Dans les deux derniers cas toutefois, il est vraisemblable qu’un seuil de dotation « plancher » reste nécessaire afin de couvrir les besoins documentaires des étudiants qui ne rentrent pas dans la logique actuelle de gouvernance, voire les besoins transversaux comme les achats de documentation pluridisciplinaire. Les recettes normalement engrangées par le SCD pourraient-elles suffire à couvrir ces besoins (droits de bibliothèques, amendes perçues, sommes reçues pour les livres perdus et autres revenus éventuels) ?

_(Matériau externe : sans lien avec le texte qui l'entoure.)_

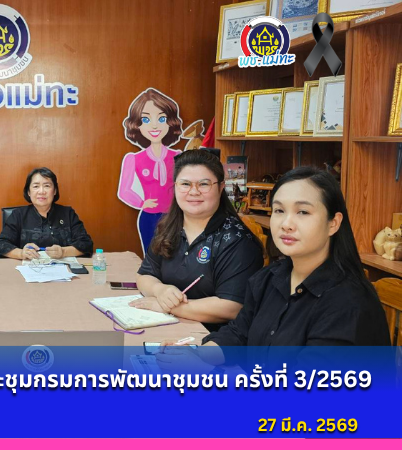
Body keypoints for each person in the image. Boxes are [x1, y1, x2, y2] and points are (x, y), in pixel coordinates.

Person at [155, 167, 391, 371]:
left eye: (303, 212)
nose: (286, 224)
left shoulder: (348, 303)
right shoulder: (270, 278)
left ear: (334, 223)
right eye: (279, 211)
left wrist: (205, 373)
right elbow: (238, 334)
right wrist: (198, 356)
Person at [129, 149, 264, 331]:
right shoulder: (168, 227)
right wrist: (160, 290)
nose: (194, 192)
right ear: (175, 187)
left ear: (221, 188)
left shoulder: (238, 240)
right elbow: (144, 275)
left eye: (204, 184)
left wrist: (171, 307)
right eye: (185, 184)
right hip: (167, 327)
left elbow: (231, 307)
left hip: (214, 338)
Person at [118, 88, 183, 253]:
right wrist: (141, 203)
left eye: (161, 119)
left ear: (170, 122)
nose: (154, 125)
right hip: (149, 217)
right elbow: (124, 190)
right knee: (151, 256)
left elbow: (184, 184)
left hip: (174, 215)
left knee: (174, 255)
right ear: (137, 125)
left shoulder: (177, 156)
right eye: (146, 120)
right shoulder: (134, 158)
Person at [0, 167, 94, 260]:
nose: (41, 191)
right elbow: (0, 244)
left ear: (54, 191)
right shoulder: (18, 215)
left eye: (47, 186)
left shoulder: (68, 213)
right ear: (28, 192)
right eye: (36, 186)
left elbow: (86, 244)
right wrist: (21, 253)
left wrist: (63, 252)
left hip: (63, 269)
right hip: (28, 268)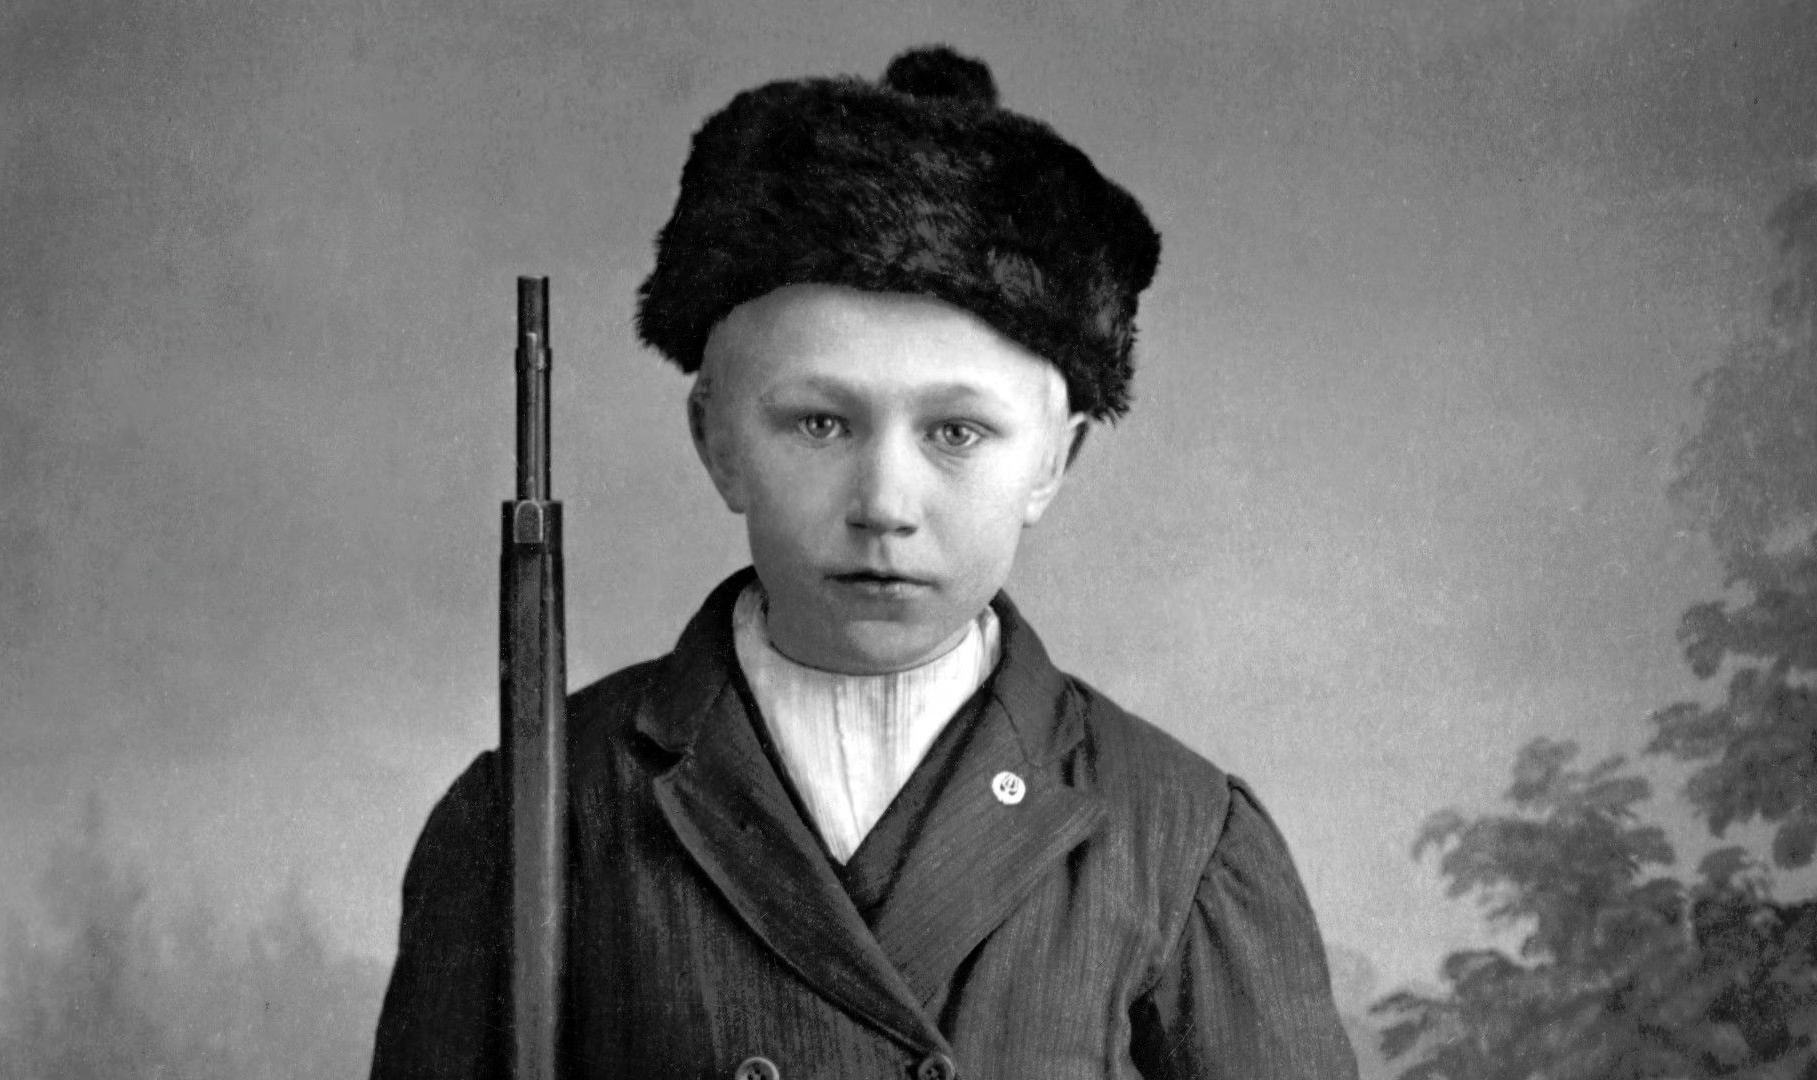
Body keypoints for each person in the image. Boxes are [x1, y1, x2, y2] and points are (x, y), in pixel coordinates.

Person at [371, 45, 1359, 1080]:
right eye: (819, 423)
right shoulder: (530, 814)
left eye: (957, 433)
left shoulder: (1183, 841)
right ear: (716, 441)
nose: (885, 504)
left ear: (1054, 461)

Si de telles solutions semblent trop complexes à mettre en œuvre, en particulier concernant la détermination de critères et la perte de liberté budgétaire, faudra-t-il alors s’en remettre à l’injonction « morale » ou à la rationalité à plus long terme ? Ou inviter systématiquement les directeurs de SCD aux principales instances de décision, que la question documentaire soit à l’ordre du jour ou non ?

Épilogue

La question du financement de la documentation à l’université appelle plus largement celle de la gouvernance des SCD à l’heure où le concept de learning centre invite aussi au rapprochement – allant de la simple collaboration à la mutualisation – de services aux fonctions différentes. Convient-il de faire des SCD des composantes au même titre qu’une UFR, ce qui aurait des conséquences en termes de représentation dans les différentes assemblées universitaires ? Ou faut-il adopter un mode de gouvernance par projet, avec un comité de pilotage invitant aussi bien des professionnels de la documentation, que des enseignants-chercheurs, des représentants des usagers étudiants, comme le prévoient déjà les conseils de la documentation, que des représentants d’autres services impliqués et des directeurs de laboratoires et d’UFR ?

Quoi qu’il en soit, et pour en revenir une dernière fois aux réflexions de Garrett Hardin, il conviendra de trouver des solutions et de trancher en faveur de l’une ou l’autre, le statu quo étant malheureusement une forme d’action, conduisant inexorablement à dilapidation du bien commun.